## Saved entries
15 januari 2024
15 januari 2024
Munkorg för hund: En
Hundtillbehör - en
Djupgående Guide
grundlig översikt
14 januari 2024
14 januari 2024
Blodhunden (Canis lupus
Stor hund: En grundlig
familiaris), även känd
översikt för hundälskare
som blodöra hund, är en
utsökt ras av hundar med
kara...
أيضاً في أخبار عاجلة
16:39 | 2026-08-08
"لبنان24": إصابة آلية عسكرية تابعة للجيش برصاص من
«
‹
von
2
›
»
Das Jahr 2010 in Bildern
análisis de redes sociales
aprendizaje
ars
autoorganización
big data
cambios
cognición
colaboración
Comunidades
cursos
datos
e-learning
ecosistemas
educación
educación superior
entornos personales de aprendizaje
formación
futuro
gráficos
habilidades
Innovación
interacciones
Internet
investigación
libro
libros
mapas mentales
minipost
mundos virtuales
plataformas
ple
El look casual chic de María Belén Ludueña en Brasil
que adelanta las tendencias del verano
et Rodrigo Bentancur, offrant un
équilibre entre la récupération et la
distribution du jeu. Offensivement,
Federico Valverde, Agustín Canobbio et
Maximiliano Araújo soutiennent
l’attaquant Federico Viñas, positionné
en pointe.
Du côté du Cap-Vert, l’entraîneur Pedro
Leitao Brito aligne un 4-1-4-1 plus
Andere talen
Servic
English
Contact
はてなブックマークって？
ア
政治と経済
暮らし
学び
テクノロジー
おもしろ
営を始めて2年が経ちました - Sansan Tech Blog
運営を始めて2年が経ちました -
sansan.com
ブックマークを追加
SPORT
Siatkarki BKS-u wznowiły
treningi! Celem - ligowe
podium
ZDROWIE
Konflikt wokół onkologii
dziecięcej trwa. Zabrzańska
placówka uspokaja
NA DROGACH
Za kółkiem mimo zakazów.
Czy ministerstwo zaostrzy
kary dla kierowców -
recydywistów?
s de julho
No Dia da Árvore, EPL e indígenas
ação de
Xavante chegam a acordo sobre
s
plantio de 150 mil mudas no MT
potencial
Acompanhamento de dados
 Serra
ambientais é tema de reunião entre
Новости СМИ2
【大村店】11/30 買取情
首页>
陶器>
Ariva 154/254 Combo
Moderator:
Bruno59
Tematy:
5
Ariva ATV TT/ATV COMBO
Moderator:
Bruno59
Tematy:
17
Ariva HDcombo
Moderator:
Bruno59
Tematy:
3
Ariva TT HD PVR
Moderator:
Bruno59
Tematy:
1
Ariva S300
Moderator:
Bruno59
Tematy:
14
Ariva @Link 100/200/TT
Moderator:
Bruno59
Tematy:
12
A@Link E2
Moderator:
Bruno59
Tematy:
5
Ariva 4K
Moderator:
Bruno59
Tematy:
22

## Work required
Determine how many lines in the records contain "entre", and reply with the number only.

## Task result
2